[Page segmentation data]
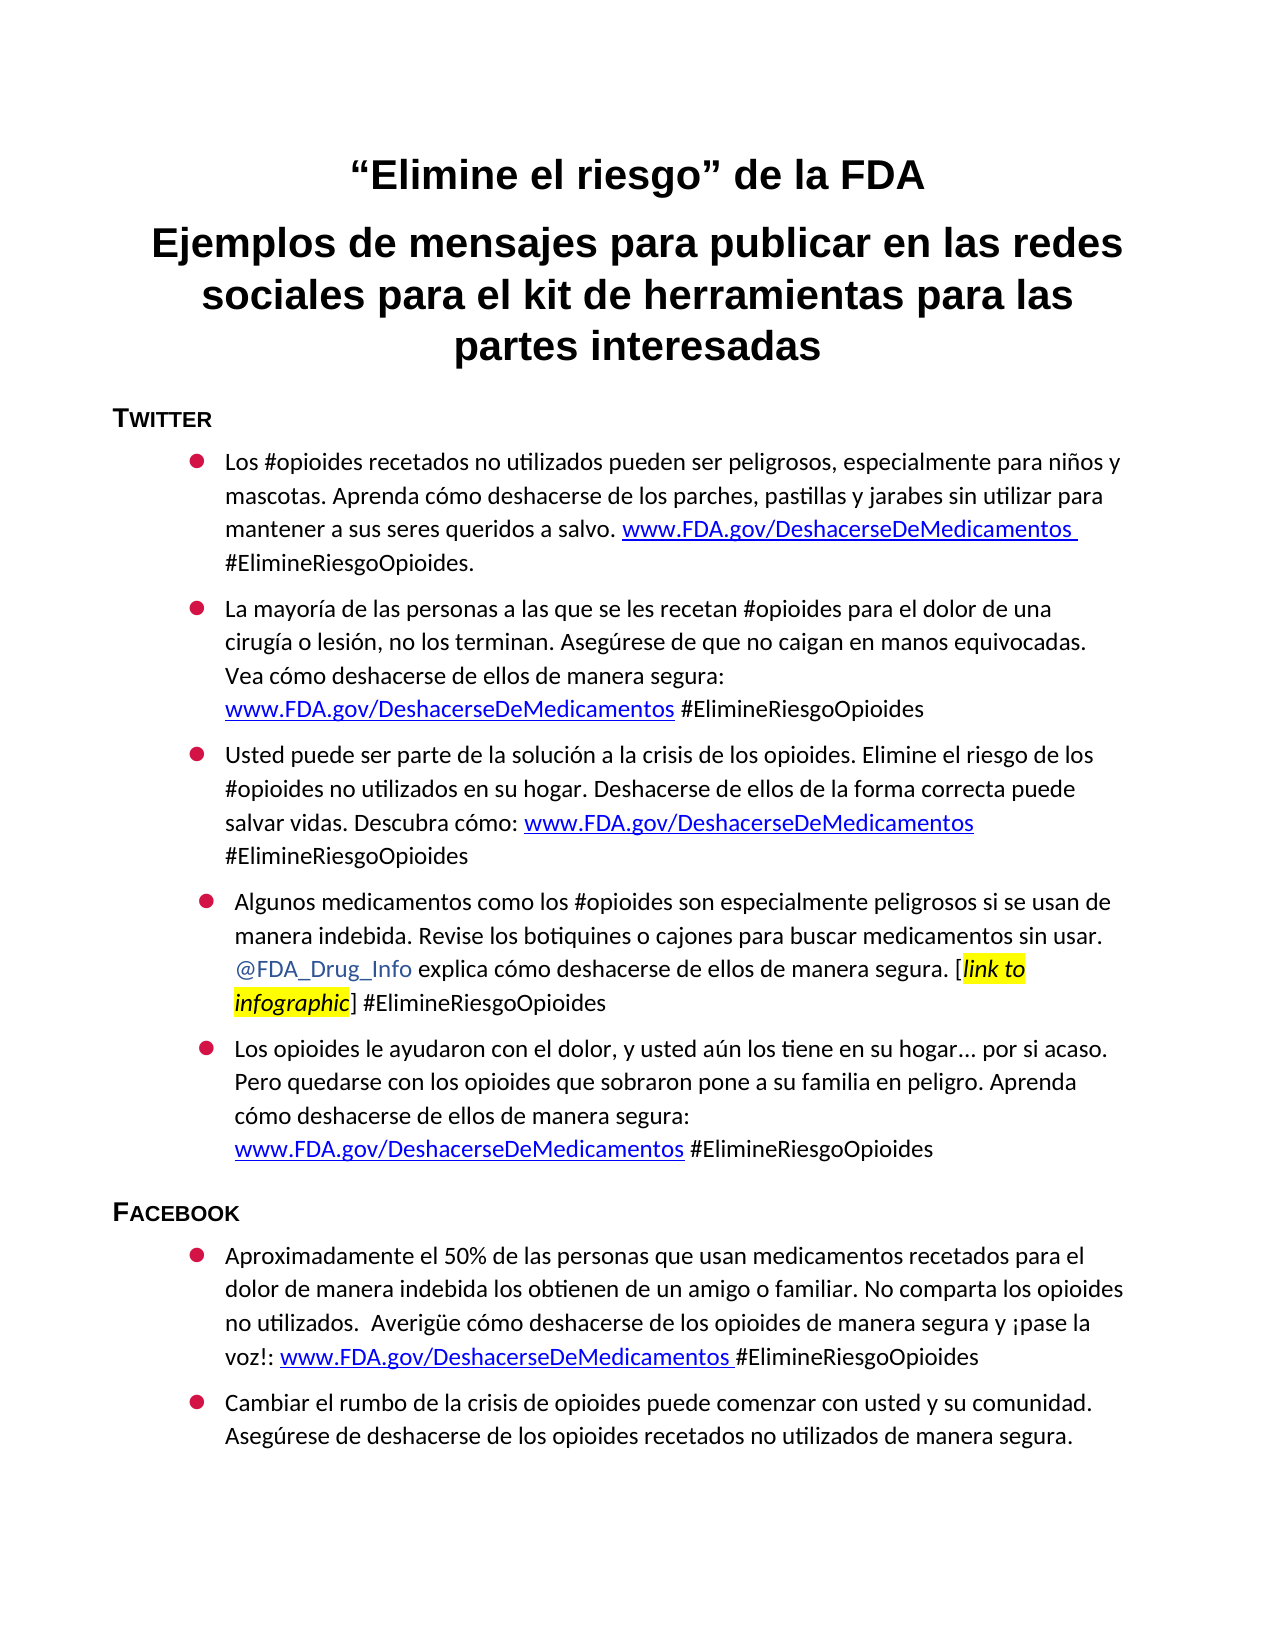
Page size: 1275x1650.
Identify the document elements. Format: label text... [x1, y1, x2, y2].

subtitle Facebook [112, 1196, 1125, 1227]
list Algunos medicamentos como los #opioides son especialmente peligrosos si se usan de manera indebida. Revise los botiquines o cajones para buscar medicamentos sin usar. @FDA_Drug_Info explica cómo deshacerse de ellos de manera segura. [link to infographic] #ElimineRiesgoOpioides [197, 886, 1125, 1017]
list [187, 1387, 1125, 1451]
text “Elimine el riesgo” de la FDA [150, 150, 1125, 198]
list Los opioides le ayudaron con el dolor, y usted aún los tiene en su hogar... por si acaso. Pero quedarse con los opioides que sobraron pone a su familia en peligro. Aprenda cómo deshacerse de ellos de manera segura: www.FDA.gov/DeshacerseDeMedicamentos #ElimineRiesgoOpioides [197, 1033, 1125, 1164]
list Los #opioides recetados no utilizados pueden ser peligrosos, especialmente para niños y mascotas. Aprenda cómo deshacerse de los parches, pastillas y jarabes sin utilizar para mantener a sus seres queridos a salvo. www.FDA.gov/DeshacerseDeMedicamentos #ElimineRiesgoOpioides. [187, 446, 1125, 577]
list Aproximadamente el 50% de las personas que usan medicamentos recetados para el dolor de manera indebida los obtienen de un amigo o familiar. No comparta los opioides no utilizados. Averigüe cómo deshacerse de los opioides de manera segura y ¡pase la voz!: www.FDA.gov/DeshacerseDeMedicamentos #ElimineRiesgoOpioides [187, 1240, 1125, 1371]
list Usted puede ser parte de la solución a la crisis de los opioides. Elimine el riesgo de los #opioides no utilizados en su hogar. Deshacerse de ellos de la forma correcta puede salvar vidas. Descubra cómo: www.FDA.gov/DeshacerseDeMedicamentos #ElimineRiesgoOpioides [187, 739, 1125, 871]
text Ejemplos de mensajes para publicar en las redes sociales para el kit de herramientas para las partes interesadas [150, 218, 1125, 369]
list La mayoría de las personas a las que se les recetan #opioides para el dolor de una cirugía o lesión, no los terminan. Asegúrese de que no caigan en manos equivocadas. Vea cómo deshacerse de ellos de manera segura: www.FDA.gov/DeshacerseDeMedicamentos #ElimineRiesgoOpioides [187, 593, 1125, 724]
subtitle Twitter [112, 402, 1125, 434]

--

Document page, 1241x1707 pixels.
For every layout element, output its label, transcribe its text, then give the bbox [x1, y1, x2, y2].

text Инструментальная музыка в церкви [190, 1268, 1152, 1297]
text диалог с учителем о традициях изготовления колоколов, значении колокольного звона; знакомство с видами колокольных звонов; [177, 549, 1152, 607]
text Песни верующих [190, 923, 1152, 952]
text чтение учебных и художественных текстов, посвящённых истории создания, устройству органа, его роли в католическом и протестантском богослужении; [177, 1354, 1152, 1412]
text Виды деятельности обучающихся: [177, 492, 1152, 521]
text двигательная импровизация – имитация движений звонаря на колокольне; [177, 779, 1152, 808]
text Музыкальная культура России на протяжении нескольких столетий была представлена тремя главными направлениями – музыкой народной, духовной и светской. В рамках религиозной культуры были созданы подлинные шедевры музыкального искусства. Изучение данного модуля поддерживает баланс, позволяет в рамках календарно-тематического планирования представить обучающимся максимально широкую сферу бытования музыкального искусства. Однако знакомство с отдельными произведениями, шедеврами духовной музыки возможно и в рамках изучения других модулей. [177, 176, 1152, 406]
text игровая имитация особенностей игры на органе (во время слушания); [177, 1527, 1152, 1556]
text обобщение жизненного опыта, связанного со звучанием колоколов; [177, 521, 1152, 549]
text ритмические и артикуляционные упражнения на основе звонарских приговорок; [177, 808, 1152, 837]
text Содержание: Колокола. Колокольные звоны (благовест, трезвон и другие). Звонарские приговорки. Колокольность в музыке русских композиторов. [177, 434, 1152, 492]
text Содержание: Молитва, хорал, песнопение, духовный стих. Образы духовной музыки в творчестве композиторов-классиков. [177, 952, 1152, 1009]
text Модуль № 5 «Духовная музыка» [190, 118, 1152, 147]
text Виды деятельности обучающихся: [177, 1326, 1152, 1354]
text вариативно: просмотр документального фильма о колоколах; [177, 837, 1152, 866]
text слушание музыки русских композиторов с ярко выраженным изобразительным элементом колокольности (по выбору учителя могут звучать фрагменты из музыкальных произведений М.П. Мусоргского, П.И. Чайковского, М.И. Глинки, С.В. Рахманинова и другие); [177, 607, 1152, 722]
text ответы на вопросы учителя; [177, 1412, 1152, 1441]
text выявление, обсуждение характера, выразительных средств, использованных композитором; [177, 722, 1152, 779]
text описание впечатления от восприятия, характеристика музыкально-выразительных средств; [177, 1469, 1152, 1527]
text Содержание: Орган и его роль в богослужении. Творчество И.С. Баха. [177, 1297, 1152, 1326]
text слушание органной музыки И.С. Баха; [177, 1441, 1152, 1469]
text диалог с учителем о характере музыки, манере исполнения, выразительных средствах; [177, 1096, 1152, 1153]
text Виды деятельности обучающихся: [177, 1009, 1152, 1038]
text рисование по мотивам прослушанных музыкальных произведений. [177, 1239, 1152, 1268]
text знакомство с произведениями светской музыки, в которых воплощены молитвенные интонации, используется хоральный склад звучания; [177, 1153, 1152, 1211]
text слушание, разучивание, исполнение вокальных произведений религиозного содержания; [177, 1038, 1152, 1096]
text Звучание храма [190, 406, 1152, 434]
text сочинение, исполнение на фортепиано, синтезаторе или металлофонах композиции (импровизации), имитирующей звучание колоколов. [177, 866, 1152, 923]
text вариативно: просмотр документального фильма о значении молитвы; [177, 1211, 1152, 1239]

--

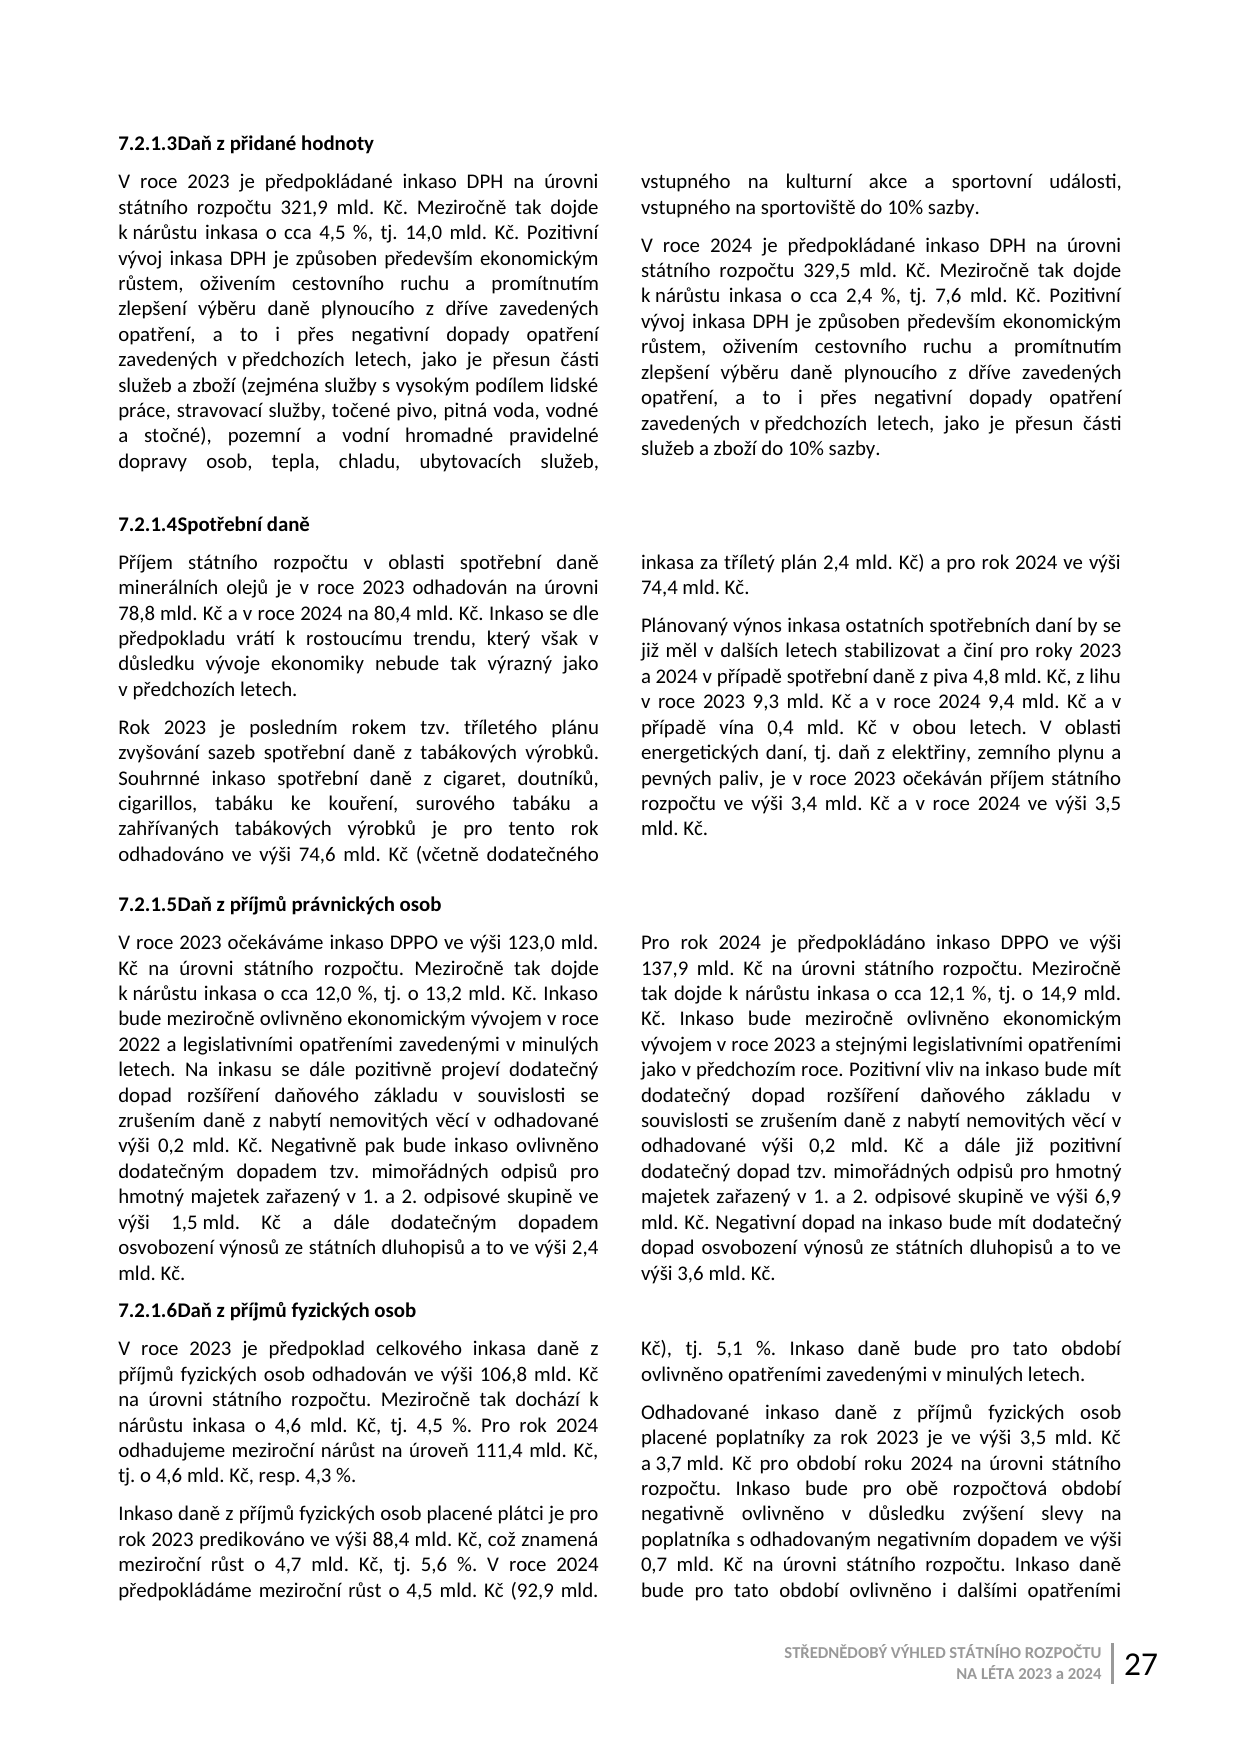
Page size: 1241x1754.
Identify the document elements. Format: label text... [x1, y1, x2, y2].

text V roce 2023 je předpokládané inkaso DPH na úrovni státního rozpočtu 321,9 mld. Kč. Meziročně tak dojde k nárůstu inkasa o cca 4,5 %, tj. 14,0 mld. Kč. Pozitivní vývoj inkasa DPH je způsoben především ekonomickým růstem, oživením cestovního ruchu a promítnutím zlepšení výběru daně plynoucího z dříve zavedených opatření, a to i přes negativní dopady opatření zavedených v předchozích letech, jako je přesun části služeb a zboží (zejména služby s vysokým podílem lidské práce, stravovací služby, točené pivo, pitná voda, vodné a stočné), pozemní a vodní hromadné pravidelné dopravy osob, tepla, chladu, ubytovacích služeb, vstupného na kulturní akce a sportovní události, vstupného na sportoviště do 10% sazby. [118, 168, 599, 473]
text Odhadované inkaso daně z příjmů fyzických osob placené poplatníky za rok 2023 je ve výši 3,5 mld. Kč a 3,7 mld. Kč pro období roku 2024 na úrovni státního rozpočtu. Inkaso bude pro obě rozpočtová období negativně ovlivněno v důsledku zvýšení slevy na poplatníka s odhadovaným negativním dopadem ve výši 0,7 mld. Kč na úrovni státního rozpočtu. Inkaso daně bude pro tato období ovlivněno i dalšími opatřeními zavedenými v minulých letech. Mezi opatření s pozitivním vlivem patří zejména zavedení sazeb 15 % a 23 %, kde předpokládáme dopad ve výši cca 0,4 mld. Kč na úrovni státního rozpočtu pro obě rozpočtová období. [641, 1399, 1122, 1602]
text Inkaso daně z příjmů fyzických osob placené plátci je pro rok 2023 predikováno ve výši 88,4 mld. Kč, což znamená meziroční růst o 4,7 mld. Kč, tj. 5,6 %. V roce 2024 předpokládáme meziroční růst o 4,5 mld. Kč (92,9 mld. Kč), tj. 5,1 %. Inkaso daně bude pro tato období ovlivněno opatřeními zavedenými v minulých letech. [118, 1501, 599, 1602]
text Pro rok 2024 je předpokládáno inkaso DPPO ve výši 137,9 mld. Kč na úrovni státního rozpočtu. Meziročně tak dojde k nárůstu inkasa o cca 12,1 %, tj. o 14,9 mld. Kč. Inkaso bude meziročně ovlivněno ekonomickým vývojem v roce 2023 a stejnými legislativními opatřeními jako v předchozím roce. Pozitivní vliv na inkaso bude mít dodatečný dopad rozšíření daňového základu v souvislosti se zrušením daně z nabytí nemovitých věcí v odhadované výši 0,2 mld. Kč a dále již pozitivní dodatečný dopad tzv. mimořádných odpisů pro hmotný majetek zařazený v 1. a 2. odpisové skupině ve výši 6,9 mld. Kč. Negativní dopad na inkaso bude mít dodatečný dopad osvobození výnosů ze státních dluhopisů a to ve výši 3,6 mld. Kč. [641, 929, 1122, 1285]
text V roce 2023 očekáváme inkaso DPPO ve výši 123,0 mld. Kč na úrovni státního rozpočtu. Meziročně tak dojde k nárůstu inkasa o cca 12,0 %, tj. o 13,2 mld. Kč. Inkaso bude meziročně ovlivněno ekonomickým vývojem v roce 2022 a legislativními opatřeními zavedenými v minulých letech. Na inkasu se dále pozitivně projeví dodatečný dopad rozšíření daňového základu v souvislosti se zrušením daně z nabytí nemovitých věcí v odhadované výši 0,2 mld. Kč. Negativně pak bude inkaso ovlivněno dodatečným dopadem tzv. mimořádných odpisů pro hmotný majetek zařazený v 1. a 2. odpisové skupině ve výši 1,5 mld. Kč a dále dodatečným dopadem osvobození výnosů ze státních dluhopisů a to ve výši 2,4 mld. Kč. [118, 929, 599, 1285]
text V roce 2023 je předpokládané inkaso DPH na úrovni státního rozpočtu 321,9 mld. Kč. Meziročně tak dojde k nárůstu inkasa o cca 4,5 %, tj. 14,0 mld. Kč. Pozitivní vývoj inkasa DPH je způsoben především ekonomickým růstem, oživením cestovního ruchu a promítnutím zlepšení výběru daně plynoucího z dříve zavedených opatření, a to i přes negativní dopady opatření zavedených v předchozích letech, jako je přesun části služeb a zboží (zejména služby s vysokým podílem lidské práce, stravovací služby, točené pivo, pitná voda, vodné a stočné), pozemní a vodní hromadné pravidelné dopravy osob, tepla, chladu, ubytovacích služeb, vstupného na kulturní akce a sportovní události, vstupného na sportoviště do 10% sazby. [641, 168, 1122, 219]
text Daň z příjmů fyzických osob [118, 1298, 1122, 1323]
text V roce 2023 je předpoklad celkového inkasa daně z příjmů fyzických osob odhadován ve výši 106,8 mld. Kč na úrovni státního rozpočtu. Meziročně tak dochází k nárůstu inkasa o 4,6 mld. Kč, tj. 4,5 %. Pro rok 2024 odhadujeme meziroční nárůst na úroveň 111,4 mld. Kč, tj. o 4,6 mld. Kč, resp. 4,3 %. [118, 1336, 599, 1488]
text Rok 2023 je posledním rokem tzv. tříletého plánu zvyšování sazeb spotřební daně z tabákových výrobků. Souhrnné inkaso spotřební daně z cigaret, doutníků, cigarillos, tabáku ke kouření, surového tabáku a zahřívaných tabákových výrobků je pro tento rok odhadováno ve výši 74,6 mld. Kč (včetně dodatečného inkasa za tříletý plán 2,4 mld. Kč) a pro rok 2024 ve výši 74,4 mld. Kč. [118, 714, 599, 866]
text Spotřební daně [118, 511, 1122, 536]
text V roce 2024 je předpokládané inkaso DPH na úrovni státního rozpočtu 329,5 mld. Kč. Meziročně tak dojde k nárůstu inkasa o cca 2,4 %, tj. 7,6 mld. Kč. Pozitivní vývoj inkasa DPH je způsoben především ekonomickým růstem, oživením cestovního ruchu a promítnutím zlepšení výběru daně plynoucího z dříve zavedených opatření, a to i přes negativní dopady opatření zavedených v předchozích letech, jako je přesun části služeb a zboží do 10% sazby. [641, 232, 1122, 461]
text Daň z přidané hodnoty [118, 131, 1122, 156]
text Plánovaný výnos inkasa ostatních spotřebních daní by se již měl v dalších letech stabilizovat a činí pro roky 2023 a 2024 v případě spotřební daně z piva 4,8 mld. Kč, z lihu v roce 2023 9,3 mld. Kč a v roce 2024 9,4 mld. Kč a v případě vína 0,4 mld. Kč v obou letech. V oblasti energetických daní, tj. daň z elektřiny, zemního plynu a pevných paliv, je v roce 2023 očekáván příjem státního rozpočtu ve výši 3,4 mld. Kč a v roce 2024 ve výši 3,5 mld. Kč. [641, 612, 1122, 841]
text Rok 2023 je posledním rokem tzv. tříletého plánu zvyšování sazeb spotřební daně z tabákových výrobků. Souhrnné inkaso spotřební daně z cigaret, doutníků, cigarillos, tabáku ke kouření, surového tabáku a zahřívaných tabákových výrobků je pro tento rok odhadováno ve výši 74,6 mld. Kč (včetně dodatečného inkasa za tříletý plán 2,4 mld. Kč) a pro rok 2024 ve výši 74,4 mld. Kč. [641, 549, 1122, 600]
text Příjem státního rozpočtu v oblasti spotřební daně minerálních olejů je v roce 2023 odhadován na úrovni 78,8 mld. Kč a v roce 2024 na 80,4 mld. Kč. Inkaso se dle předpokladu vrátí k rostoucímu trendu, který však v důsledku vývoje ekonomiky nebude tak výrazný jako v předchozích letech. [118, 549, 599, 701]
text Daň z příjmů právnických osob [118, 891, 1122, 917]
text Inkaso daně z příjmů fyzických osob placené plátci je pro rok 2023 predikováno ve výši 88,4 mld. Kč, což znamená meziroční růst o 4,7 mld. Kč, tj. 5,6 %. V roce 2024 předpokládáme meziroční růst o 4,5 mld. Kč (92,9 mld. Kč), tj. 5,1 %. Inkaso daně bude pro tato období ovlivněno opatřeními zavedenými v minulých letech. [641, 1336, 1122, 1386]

Exercise goal
Above are the records; copy every line in them that holds the word "имитация".

Answer to the exercise
text двигательная импровизация – имитация движений звонаря на колокольне; [177, 779, 1152, 808]
text игровая имитация особенностей игры на органе (во время слушания); [177, 1527, 1152, 1556]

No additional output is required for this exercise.